## Document extract
— START —
Building a Resilient Two-Phase Commit Coordinator in Elixir for Cross-Service Transactions

Distributed Systems

Word Count: 2.5k

Read Times: 15 Min

Our deployment process was a liability. A single feature release required orchestrating changes across three distinct services hosted on separate DigitalOcean droplets: a primary PostgreSQL database, a core application service, and a configuration service. The deployment “script” was a collection of brittle shell commands chained together with &&. When step two failed, step one was already committed, leaving the system in an inconsistent state that required manual intervention. The process was unreliable enough that deployments became a scheduled, all-hands-on-deck event. This was the technical pain point that kicked off our initiative in the first sprint.

The initial goal was simple: atomicity. Either all three services deploy successfully, or none of them do. Our team, working within a Scrum framework, dedicated a sprint to exploring solutions. The immediate candidates were the Saga and Two-Phase Commit (2PC) patterns. Sagas, with their emphasis on choreography and compensating transactions, felt like the modern, scalable choice. However, when we whiteboarded the compensating actions for each failure mode, the rollback logic started to look more complex than the deployment logic itself.
— END —
## Supplied data
— START —
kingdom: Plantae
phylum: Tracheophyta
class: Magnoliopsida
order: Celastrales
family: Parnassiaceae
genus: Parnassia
— END —
— START —
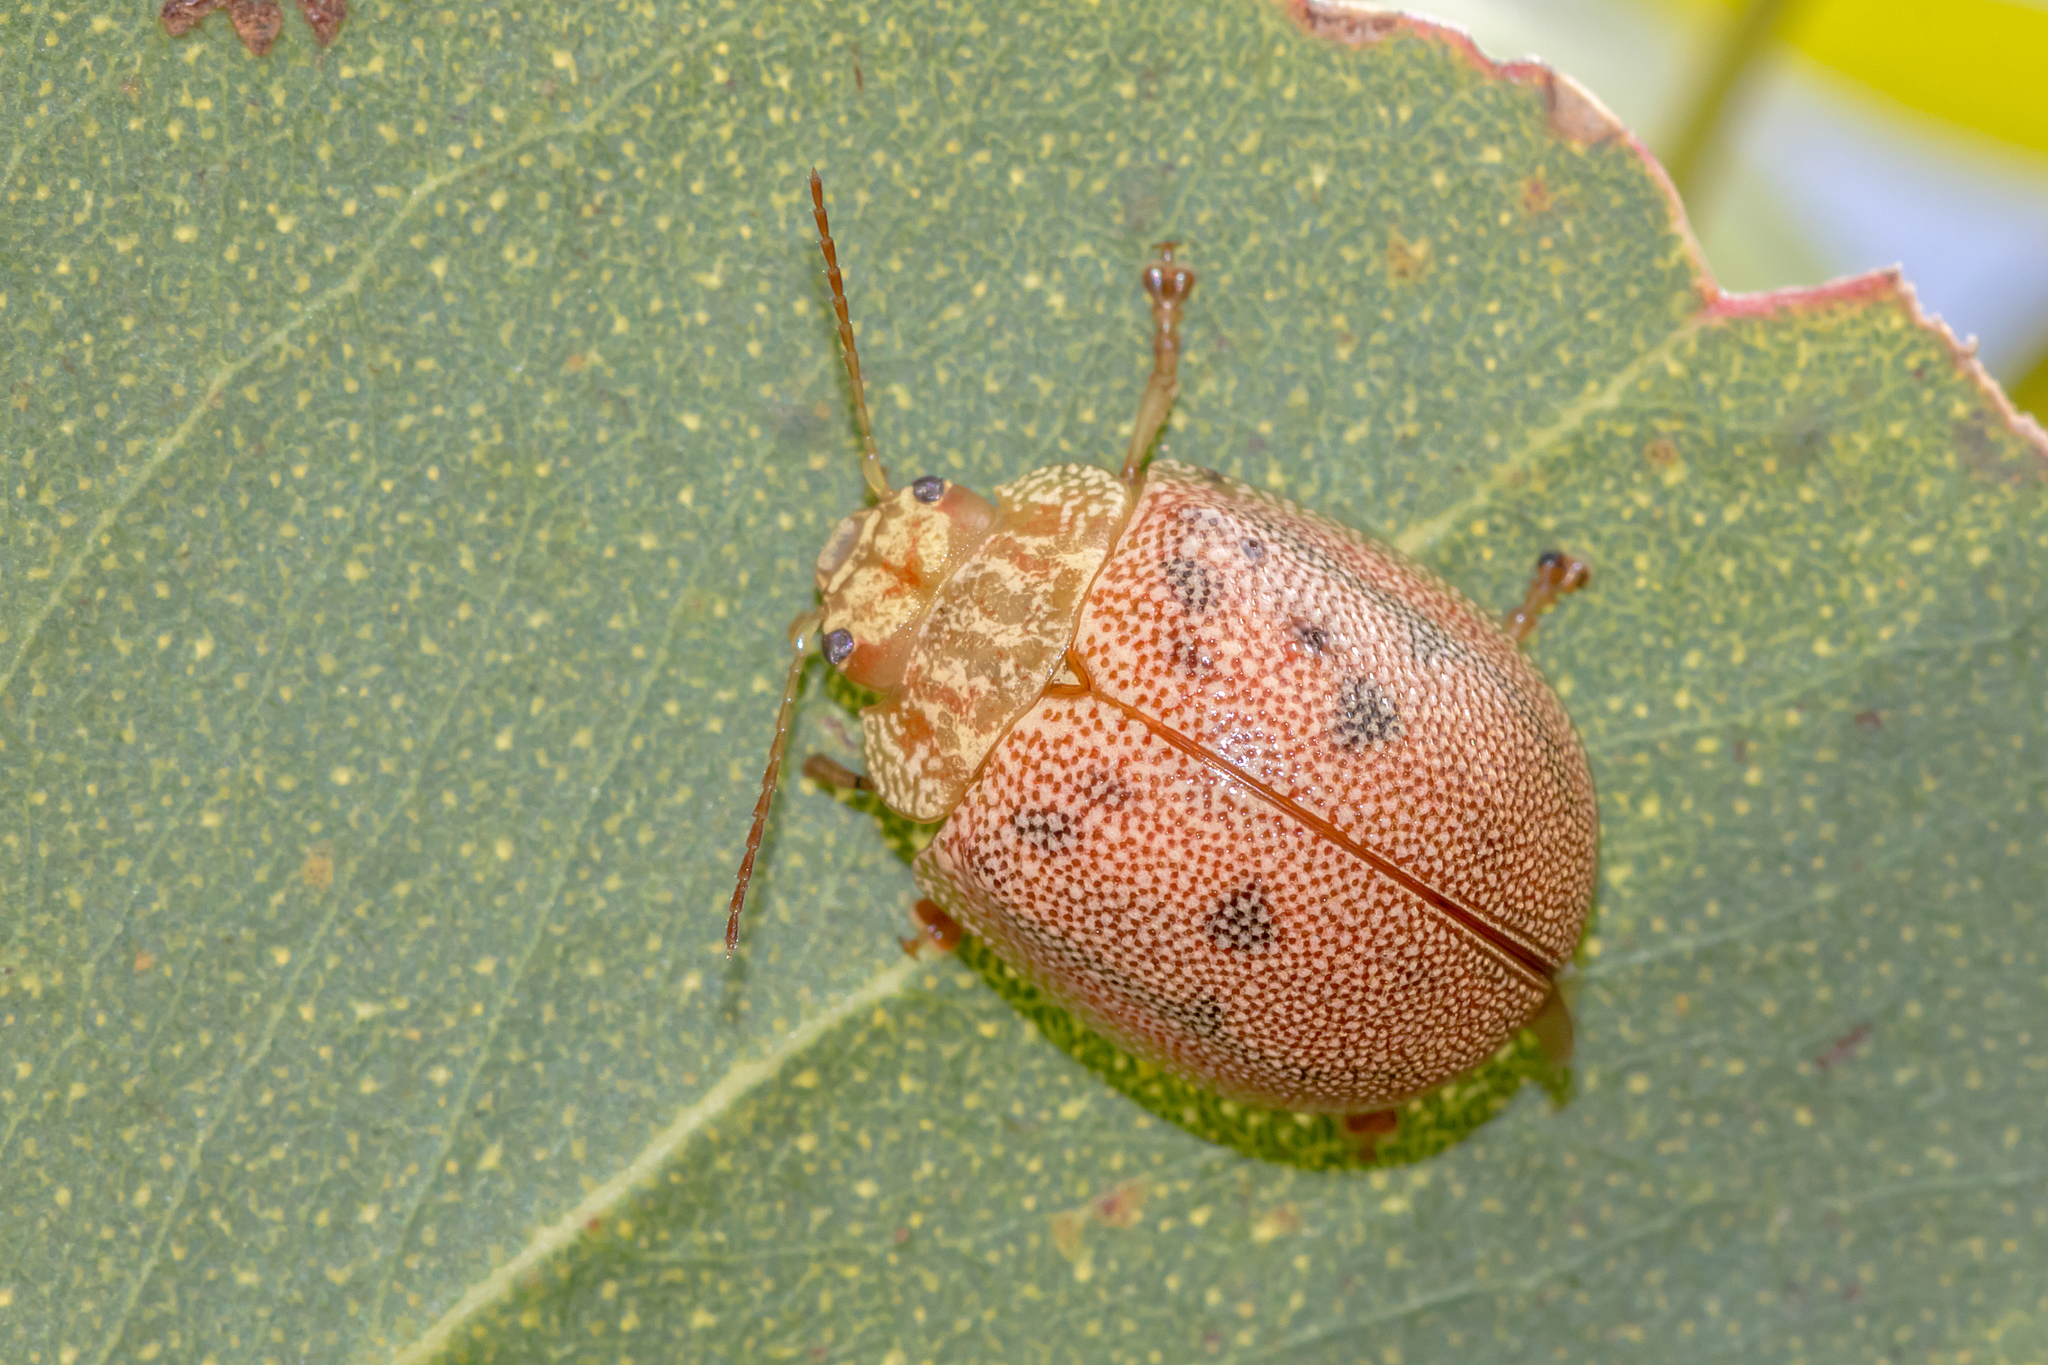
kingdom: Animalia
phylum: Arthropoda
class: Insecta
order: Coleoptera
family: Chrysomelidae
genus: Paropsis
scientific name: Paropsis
— END —
## Short exercise A
Quote the two-phase commit article word for word, between "Distributed Systems" and "the first sprint.", inclusive.
## Short exercise B
According to the two-phase commit article, which three services did a single feature release require changes across?
## Short exercise C
Write what comes next in the two-phase commit article, starting after its final sentence.

## Exercise result A
Distributed Systems

Word Count: 2.5k

Read Times: 15 Min

Our deployment process was a liability. A single feature release required orchestrating changes across three distinct services hosted on separate DigitalOcean droplets: a primary PostgreSQL database, a core application service, and a configuration service. The deployment “script” was a collection of brittle shell commands chained together with &&. When step two failed, step one was already committed, leaving the system in an inconsistent state that required manual intervention. The process was unreliable enough that deployments became a scheduled, all-hands-on-deck event. This was the technical pain point that kicked off our initiative in the first sprint.

## Exercise result B
A primary PostgreSQL database, a core application service, and a configuration service.

## Exercise result C
A common mistake is to dismiss 2PC outright due to its blocking nature and single-point-of-failure coordinator. In a real-world project, however, you must evaluate patterns within their specific context. Our use case was low-frequency (a few deployments a day), low-concurrency (typically one at a time), but demanded absolute consistency. For this internal administrative tool, the operational simplicity of a strongly consistent, atomic transaction outweighed the scalability concerns. The deciding factor was the desire for real-time observability. We wanted a UI where an operator could watch the transaction progress across all participants. This requirement made Elixir, with OTP and Phoenix Channels, a perfect fit. We decided to build a 2PC Coordinator.

The Architectural Blueprint

The system consists of three main components:

The Coordinator: An Elixir GenServer responsible for managing the state of a single distributed transaction. It orchestrates the two phases: prepare and commit/abort.
The Participants: Three simple web services (we used Plug in Elixir for mocks) representing our real services. They expose /prepare, /commit, and /abort endpoints. They must be ableto persist their state between the prepare and commit phases.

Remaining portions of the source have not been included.